What is Scotland's attitude to immigration?
Immigration may not be as hot a topic as it was, but post-Brexit, there are big questions about the numbers of people allowed into the country, and under which rules
Scotland has a consensus political approach, though public views on the issue are close to those in England and Wales
There is a case being made for Holyrood to have the right to issue its own visas and work permits, to meet Scottish recruitment and demographic needs
Immigration has dropped down the list of voter priorities. They may think as they did about it, but not as strongly. It's not the same priority.
That may be because immigration numbers have dropped since the Brexit referendum. It may be because voters expect Brexit to ensure an end to the free movement of EU citizens in and out of the UK.

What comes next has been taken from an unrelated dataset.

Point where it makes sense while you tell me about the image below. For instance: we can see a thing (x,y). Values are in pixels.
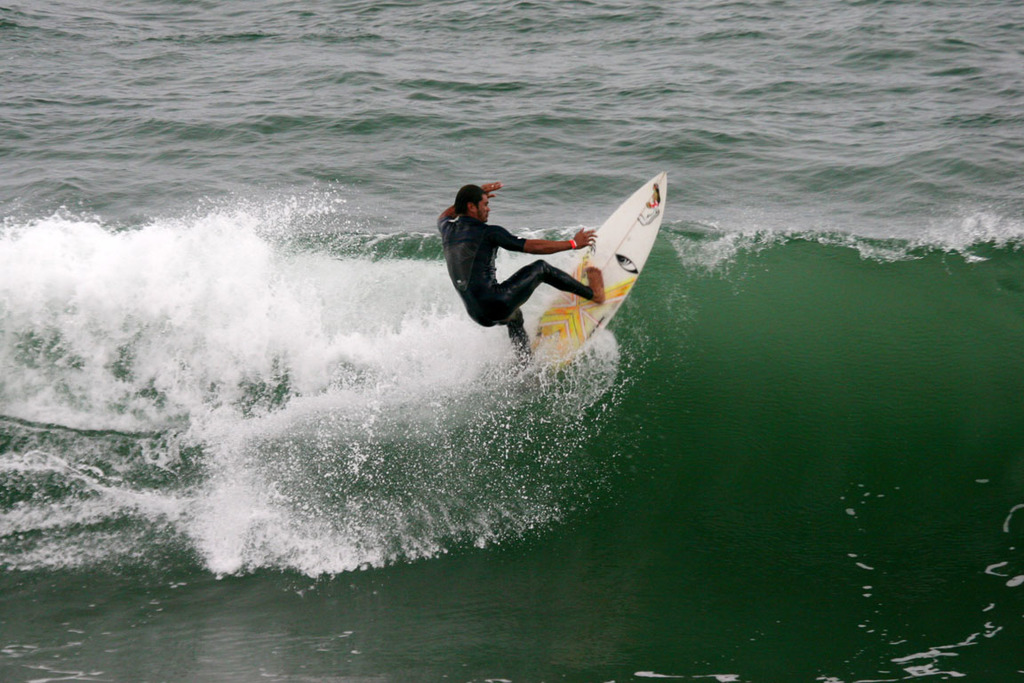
This image consists of a man (518,277) surfing in the ocean (697,178). At the bottom (294,580), there is water (428,475). In the front (624,244), we can see a surfboard (595,241) in white color.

Or perhaps the post-Brexit referendum discussion of immigration has raised the public's understanding of the importance of non-British nationals to running public services.
In Scotland, the debate about immigration plays differently. Since the middle of last decade, there has been cross-party consensus at Holyrood that immigration is an important part of the answer to Scotland's demographic challenge. Without new blood, Scotland's workforce will age, and it would become more difficult to support public services for those in retirement.
That consensus began when Labour's Jack McConnell was first minister, and the SNP has enthusiastically made the case for immigration since it took office in 2007. Retaining free movement and recruitment of EU nationals is one of its main reasons for supporting continued EU membership.
Aussie rules
Public opinion does not follow Holyrood's consensus. Scottish attitudes to immigrants' impact on the economy and on British culture were found to be very similar to those in England and Wales, in the most recent social attitudes survey.
While more than 40% of Scots surveyed thought immigration was good for both the economy and for culture, 17% thought it bad for the economy and 20% undermining of culture.
Asked in two YouGov polls in 2017 if there are too many or too few immigrants in Scotland, there were very similar results: 37% saying "too many", 40% saying "about right" and 10% saying immigration is too low.
Immigration policy comes under Westminster control. Since 2010, there has been a drive (unsuccessfully) to cut net immigration numbers, much of it driven by Theresa May as home secretary and then prime minister.
There have been some moves to relax that approach under Boris Johnson, but the precise direction of Conservative is yet to become clear. In a BBC interview with Labour leader Jeremy Corbyn, it was also unclear whether he wants immigration up or down.
Business and universities are pressing for a post-Brexit migration policy to be sufficiently flexible that they can recruit the workers they need, at specialist level and at other levels of skill.
Some sectors are dependent on temporary migrant workers, led by farming. EU nationals form a large part of other sector's permanent workforces, from finance in the City of London to fish processing.
The NHS is also highly dependent on foreign nationals to fill vacancies, while many British-trained health professionals choose to work overseas.
There has been criticism of a Conservative government plan to limit immigration to those coming to jobs paying above £30,000. But the points-based system, drawing on Australian experience and being developed by the Home Office, is one that could win more support, depending on how the points are applied.
Rural challenge
Expert advisers to the Scottish government reckon that the current UK government policy would see immigration fall to between 30% and 50% of recent levels. Population would continue to grow, but more slowly, while the workforce would shrink.
The group pointed to a particular concern if post-Brexit immigration means fewer people from overseas settling in rural areas and islands, which are particularly vulnerable to declining population. Lower average pay in these areas would make it harder to attract incomers who could reach the immigration pay threshold.
It also suggested that would bias immigration in favour of men, and the policy could lead to a wider range of different nationalities, and shorter stays in the country.
The big immigration question for Scotland, while in the UK, is whether it could and should have its own migration powers - being able to grant residency and work rights to foreign nationals, on condition that they work only in Scotland.
A version of that applies in Australia, where state governments can issue work permits. It is argued that it would be harder to make it work in a smaller country, and could let migrants into England by the back door.
But there has been increasing traction for the idea, particularly as businesses have felt frustrated by the Theresa May approach to cutting numbers. It has been suggested also for north-east England and for the City of London.